Input data Start Marker
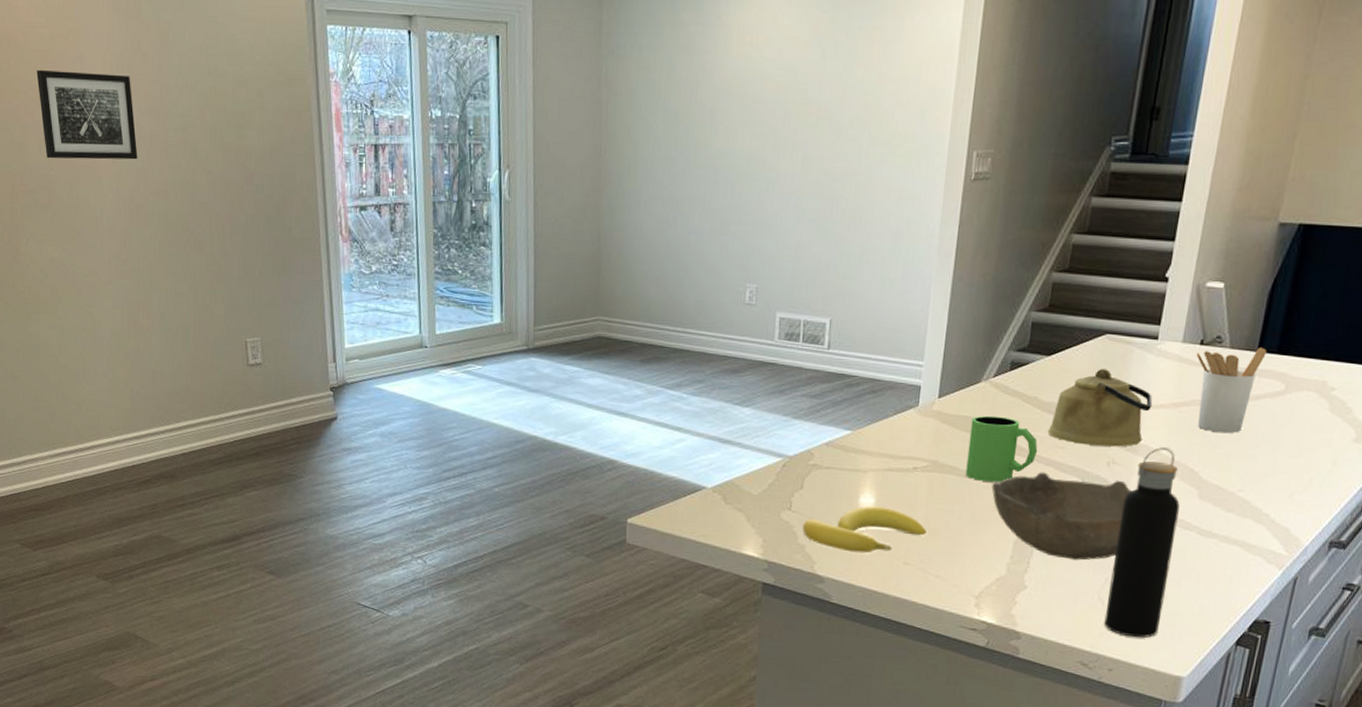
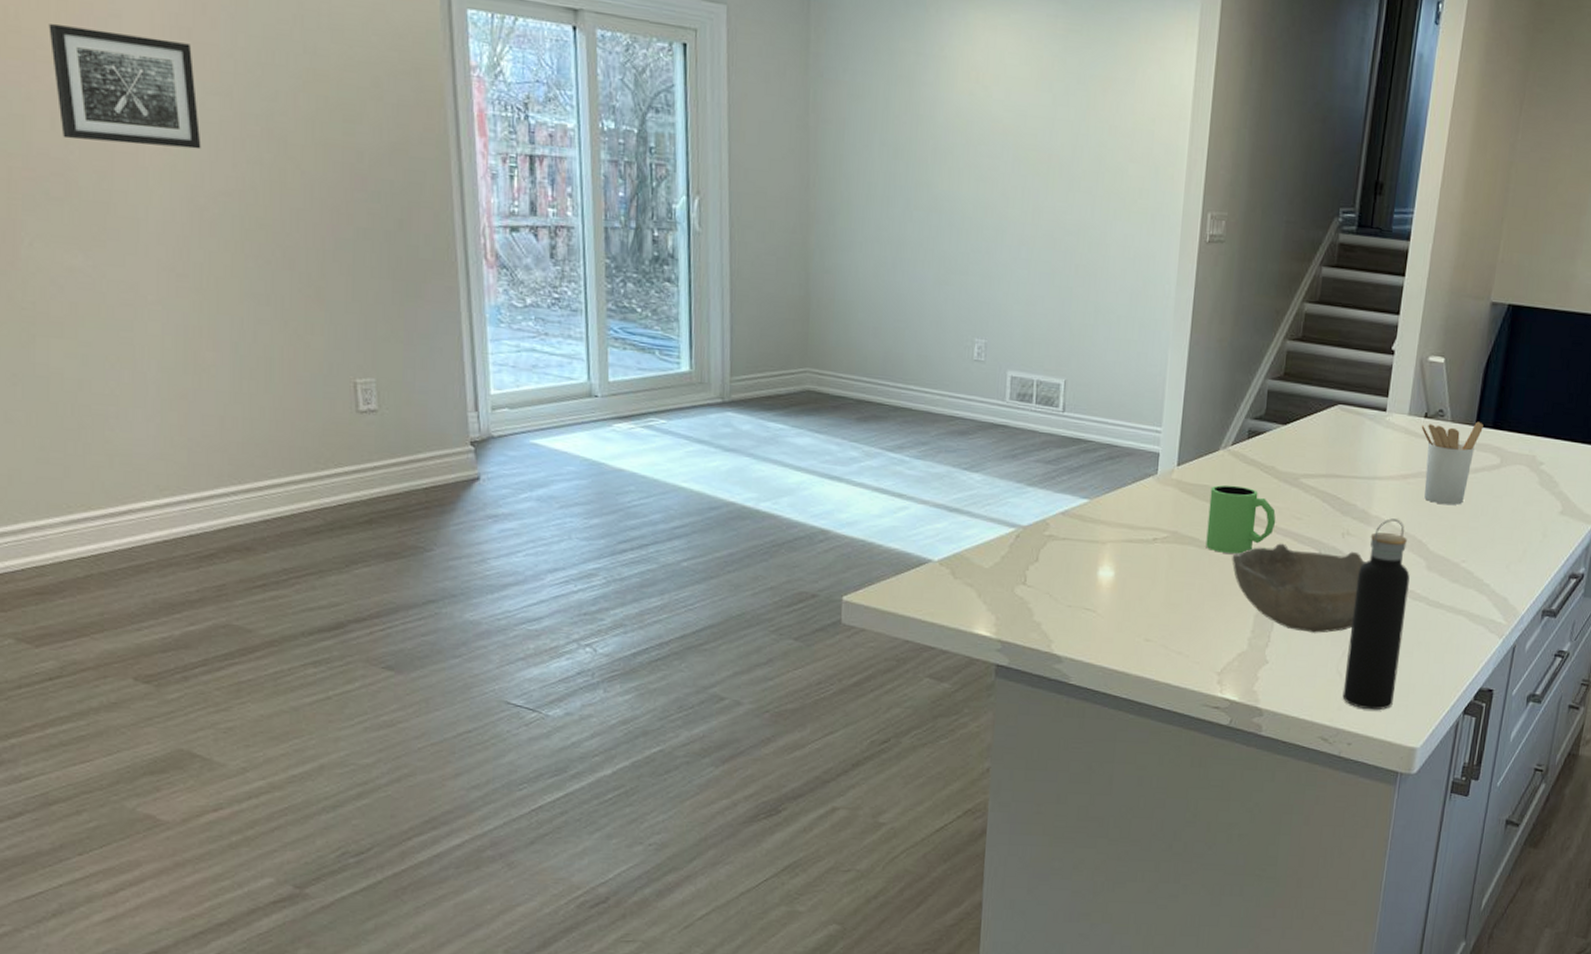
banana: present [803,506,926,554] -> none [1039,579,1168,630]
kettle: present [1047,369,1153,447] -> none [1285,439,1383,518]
Input data End Marker
Input data Start Marker
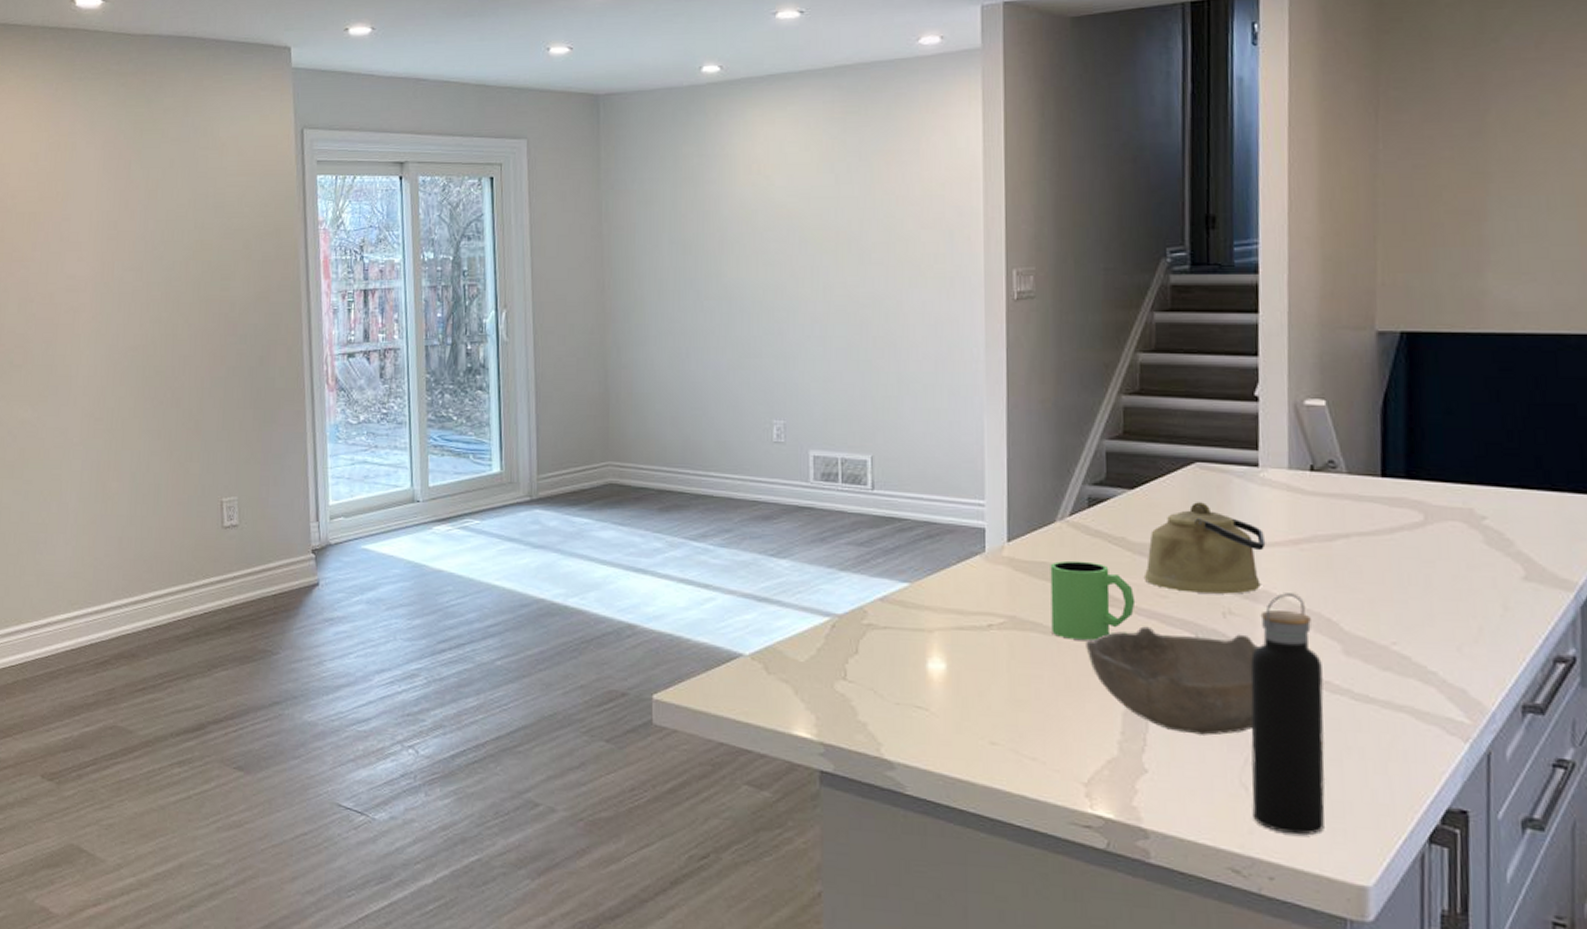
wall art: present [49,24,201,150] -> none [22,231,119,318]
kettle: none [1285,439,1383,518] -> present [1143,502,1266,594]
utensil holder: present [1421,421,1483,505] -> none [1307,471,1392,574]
Input data End Marker
Input data Start Marker
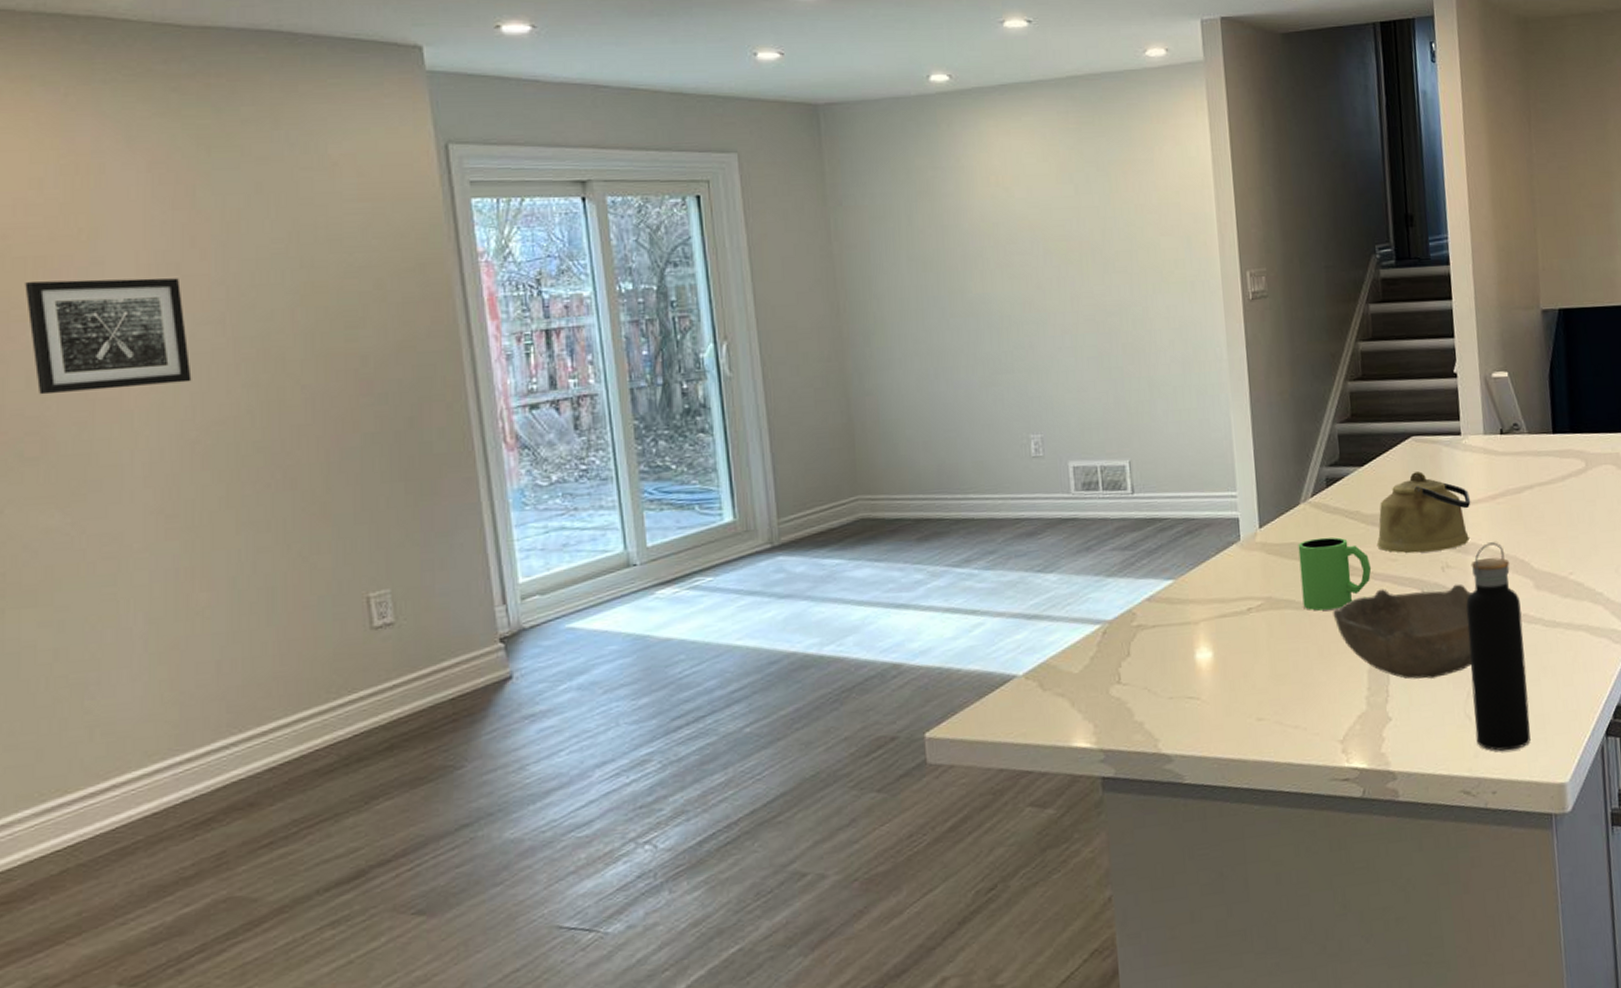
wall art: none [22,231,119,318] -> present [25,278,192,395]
Input data End Marker
Exercise goal: Starting at the line above that contains "wall art: present", repeat each line exactly up to and including the line that contains "utensil holder: present", and stop there.

Output for this task:
wall art: present [49,24,201,150] -> none [22,231,119,318]
kettle: none [1285,439,1383,518] -> present [1143,502,1266,594]
utensil holder: present [1421,421,1483,505] -> none [1307,471,1392,574]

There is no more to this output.